YOUR INSTRUCTIONS | Filter the listing below down to the lines holding the word "Left", and copy those lines.

SOURCE MATERIAL |
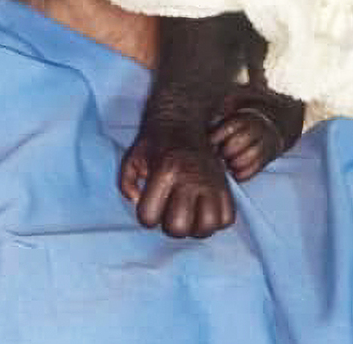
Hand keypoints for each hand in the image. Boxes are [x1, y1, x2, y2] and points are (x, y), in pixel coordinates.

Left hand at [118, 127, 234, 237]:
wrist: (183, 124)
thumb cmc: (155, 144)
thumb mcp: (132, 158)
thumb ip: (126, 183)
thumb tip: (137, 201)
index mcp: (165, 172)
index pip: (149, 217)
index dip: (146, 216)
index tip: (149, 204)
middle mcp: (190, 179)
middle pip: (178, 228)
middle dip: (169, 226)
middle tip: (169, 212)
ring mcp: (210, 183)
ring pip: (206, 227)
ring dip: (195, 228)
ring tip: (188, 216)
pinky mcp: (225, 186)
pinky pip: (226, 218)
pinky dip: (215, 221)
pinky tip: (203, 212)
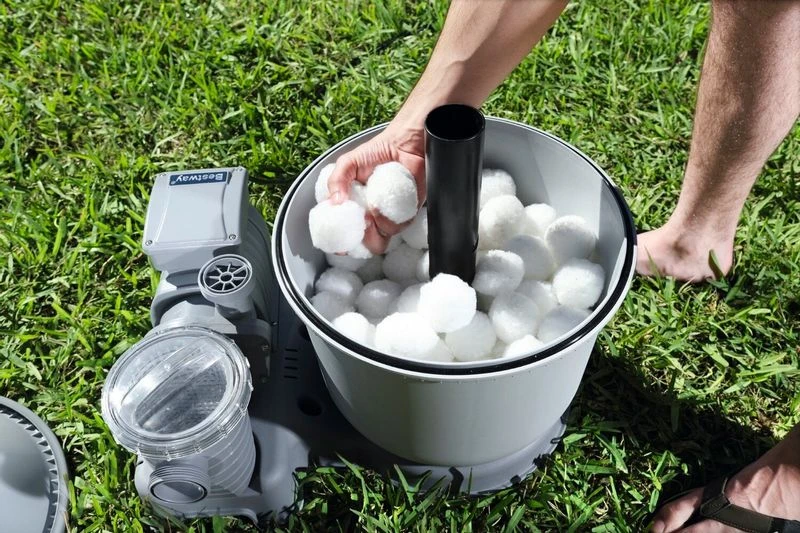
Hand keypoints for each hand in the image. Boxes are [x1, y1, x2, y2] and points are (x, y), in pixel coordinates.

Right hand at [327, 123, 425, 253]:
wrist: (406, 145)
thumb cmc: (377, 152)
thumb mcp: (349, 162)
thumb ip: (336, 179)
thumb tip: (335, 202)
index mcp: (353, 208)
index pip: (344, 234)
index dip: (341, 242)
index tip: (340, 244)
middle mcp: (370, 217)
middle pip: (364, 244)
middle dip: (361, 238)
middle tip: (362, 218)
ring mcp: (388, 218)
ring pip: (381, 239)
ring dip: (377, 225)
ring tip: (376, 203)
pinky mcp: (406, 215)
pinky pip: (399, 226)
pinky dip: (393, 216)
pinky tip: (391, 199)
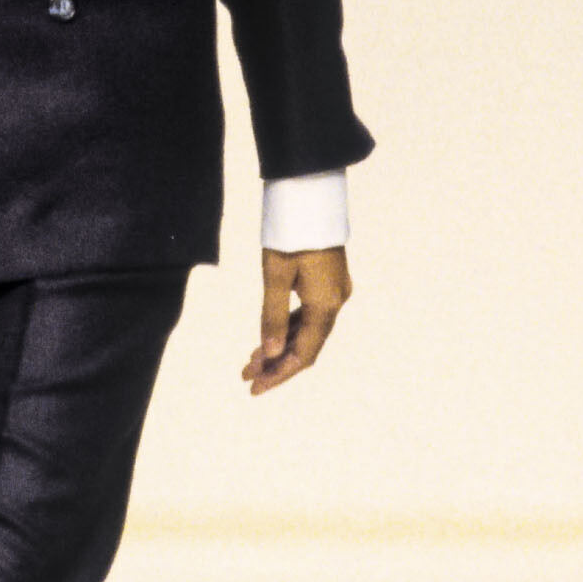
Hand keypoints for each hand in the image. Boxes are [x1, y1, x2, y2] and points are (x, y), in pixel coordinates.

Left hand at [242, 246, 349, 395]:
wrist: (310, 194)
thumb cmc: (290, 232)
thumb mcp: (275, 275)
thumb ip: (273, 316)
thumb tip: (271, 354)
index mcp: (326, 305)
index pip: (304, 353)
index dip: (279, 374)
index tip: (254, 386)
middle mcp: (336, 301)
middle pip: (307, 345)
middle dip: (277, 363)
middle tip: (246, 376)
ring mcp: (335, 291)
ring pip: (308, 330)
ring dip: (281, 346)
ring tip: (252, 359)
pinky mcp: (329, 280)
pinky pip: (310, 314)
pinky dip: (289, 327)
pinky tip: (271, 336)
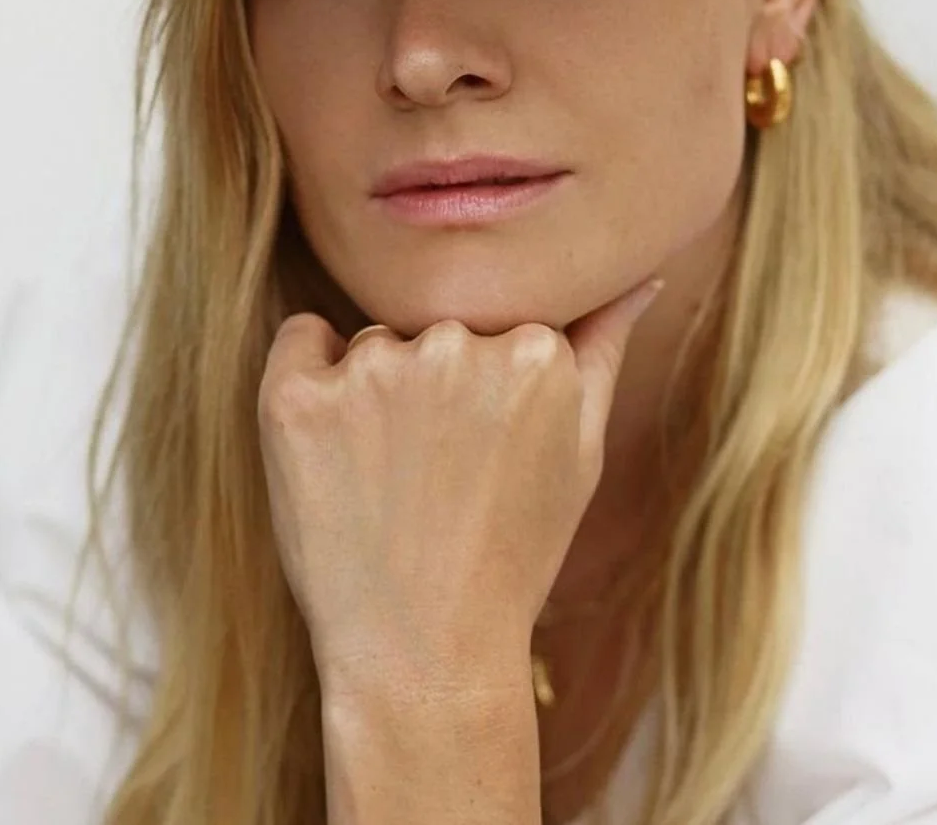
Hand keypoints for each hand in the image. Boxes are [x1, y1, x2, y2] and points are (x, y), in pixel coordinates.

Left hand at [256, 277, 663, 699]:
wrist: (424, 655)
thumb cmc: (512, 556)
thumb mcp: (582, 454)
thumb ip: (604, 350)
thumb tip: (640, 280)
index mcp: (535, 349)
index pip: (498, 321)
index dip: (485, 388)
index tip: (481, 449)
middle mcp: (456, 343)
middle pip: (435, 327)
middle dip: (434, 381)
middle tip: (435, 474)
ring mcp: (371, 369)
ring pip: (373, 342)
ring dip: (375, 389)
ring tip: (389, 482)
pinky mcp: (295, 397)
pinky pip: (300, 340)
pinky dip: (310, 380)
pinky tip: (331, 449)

---

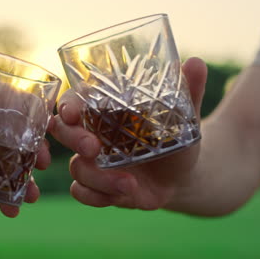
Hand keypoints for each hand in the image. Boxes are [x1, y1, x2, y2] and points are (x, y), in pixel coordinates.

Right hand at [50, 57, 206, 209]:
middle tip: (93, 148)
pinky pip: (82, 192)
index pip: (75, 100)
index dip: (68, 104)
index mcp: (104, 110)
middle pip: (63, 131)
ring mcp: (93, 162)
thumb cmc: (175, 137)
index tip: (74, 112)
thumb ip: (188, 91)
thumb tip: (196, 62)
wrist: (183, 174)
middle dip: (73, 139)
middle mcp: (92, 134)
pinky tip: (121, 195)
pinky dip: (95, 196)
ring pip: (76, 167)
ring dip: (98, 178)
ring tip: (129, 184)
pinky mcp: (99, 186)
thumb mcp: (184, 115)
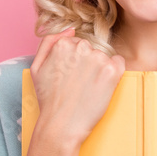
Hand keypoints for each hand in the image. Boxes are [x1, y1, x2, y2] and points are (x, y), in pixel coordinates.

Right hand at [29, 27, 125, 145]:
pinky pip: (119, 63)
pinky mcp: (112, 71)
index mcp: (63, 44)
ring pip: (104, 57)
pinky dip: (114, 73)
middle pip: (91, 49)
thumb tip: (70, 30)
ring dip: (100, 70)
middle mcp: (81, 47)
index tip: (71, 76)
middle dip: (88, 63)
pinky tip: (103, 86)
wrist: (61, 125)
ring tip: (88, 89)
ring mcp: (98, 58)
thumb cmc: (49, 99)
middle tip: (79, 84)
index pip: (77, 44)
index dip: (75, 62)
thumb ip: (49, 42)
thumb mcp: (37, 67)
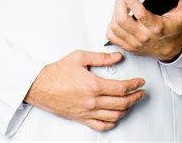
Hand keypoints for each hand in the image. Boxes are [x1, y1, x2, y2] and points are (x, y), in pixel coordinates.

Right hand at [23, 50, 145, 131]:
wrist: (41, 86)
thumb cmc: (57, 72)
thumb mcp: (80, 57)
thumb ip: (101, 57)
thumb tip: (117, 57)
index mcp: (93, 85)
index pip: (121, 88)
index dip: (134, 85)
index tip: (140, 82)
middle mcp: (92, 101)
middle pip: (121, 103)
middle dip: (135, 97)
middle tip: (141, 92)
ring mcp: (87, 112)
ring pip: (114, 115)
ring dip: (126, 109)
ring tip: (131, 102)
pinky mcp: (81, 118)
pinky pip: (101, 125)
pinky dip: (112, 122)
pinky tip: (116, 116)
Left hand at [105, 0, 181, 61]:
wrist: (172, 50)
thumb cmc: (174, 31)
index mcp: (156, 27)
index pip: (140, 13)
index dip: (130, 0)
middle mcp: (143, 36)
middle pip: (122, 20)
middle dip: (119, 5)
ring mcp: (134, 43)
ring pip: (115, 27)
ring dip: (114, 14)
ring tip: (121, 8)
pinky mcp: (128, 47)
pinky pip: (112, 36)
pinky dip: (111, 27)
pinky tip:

...

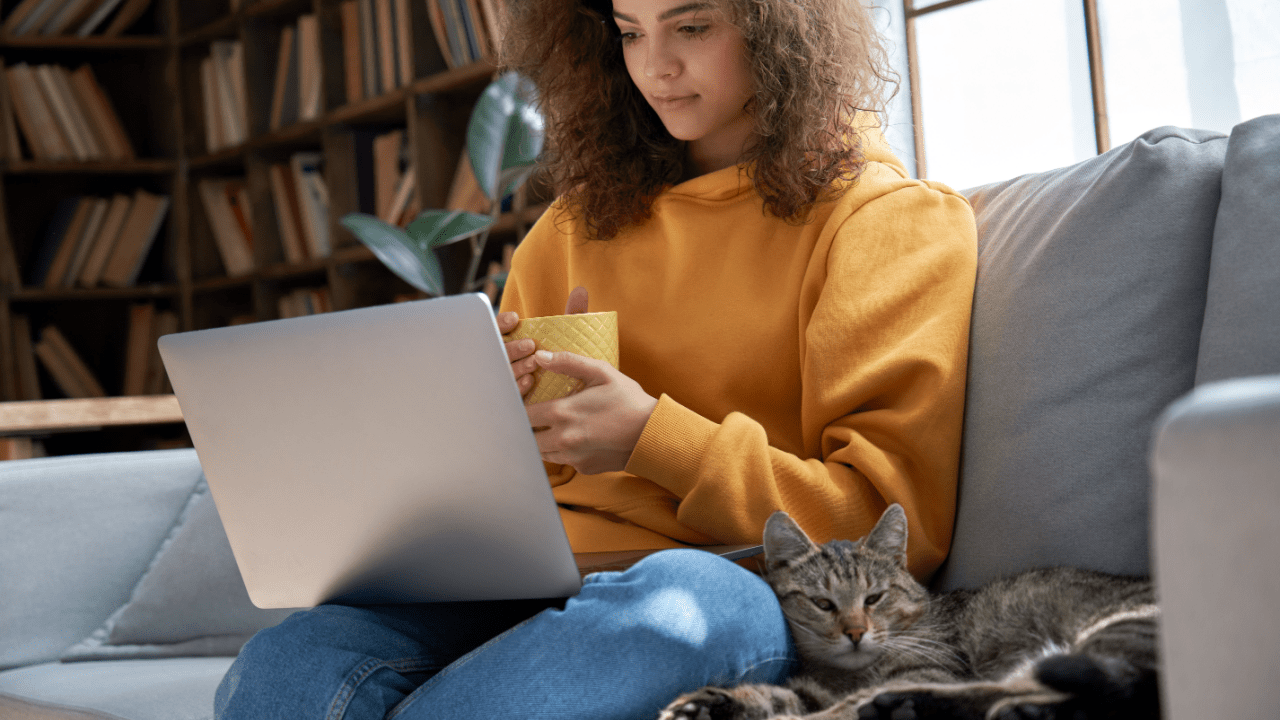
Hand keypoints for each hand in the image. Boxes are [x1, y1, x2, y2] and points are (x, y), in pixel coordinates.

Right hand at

SOLUTION FOR THIS EXERCISE |
Left hand at [118, 127, 234, 237]:
Left hand at [242, 246, 349, 395]:
Left hand at [256, 277, 663, 699]:
Left hand at [105, 0, 181, 61]:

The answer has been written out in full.